WHAT IS REQUIRED:
In the data below, find the line containing "[272,307,347,324] signature ->", then set down that line and every later line up to and including the line containing "[137,356,233,367] R 7,000,000,000.00", exactly.

INFORMATION:
=-=-=-=-=
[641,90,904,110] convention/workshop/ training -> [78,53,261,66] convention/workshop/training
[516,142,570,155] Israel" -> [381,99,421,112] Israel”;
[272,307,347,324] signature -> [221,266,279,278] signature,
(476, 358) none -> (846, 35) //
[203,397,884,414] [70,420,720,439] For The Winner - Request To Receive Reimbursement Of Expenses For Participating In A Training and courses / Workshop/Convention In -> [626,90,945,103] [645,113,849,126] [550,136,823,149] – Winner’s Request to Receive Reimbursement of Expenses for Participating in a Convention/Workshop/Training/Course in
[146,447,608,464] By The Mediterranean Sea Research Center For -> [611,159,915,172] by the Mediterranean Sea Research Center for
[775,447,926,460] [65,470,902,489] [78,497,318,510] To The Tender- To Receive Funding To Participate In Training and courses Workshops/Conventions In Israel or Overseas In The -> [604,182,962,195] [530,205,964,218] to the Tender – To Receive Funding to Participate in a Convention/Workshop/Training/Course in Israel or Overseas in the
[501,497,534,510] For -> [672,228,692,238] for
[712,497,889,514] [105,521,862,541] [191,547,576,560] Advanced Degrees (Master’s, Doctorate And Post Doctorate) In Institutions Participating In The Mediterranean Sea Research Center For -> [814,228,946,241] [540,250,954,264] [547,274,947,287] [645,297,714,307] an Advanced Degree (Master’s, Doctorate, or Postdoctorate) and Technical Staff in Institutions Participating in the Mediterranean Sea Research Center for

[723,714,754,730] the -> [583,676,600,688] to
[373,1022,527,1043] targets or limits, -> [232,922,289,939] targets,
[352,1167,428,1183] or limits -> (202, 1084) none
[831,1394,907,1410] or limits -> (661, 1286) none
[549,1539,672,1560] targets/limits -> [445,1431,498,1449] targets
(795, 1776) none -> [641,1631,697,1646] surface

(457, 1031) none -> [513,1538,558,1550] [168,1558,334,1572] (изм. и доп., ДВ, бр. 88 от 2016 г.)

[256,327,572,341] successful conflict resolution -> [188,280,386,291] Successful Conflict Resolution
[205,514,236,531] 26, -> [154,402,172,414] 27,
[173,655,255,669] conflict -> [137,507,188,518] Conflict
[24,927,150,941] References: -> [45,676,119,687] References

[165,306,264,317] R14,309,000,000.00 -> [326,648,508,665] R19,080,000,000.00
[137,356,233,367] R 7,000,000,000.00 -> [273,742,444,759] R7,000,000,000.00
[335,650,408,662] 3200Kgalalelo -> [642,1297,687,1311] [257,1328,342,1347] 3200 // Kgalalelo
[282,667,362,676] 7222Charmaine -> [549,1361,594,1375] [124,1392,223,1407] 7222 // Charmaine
=-=-=-=-=
ANSWER TO THIS EXERCISE:
[272,307,347,324] signature -> [221,266,279,278] signature,
(476, 358) none -> (846, 35) //
[203,397,884,414] [70,420,720,439] For The Winner - Request To Receive Reimbursement Of Expenses For Participating In A Training and courses / Workshop/Convention In -> [626,90,945,103] [645,113,849,126] [550,136,823,149] – Winner’s Request to Receive Reimbursement of Expenses for Participating in a Convention/Workshop/Training/Course in
[146,447,608,464] By The Mediterranean Sea Research Center For -> [611,159,915,172] by the Mediterranean Sea Research Center for
[775,447,926,460] [65,470,902,489] [78,497,318,510] To The Tender- To Receive Funding To Participate In Training and courses Workshops/Conventions In Israel or Overseas In The -> [604,182,962,195] [530,205,964,218] to the Tender – To Receive Funding to Participate in a Convention/Workshop/Training/Course in Israel or Overseas in the
[501,497,534,510] For -> [672,228,692,238] for
[712,497,889,514] [105,521,862,541] [191,547,576,560] Advanced Degrees (Master’s, Doctorate And Post Doctorate) In Institutions Participating In The Mediterranean Sea Research Center For -> [814,228,946,241] [540,250,954,264] [547,274,947,287] [645,297,714,307] an Advanced Degree (Master’s, Doctorate, or Postdoctorate) and Technical Staff in Institutions Participating in the Mediterranean Sea Research Center for

[723,714,754,730] the -> [583,676,600,688] to
[373,1022,527,1043] targets or limits, -> [232,922,289,939] targets,
[352,1167,428,1183] or limits -> (202, 1084) none
[831,1394,907,1410] or limits -> (661, 1286) none
[549,1539,672,1560] targets/limits -> [445,1431,498,1449] targets
(795, 1776) none -> [641,1631,697,1646] surface

(457, 1031) none -> [513,1538,558,1550] [168,1558,334,1572] (изм. и доп., ДВ, бр. 88 от 2016 г.)

[256,327,572,341] successful conflict resolution -> [188,280,386,291] Successful Conflict Resolution
[205,514,236,531] 26, -> [154,402,172,414] 27,
[173,655,255,669] conflict -> [137,507,188,518] Conflict
[24,927,150,941] References: -> [45,676,119,687] References

[165,306,264,317] R14,309,000,000.00 -> [326,648,508,665] R19,080,000,000.00
[137,356,233,367] R 7,000,000,000.00 -> [273,742,444,759] R7,000,000,000.00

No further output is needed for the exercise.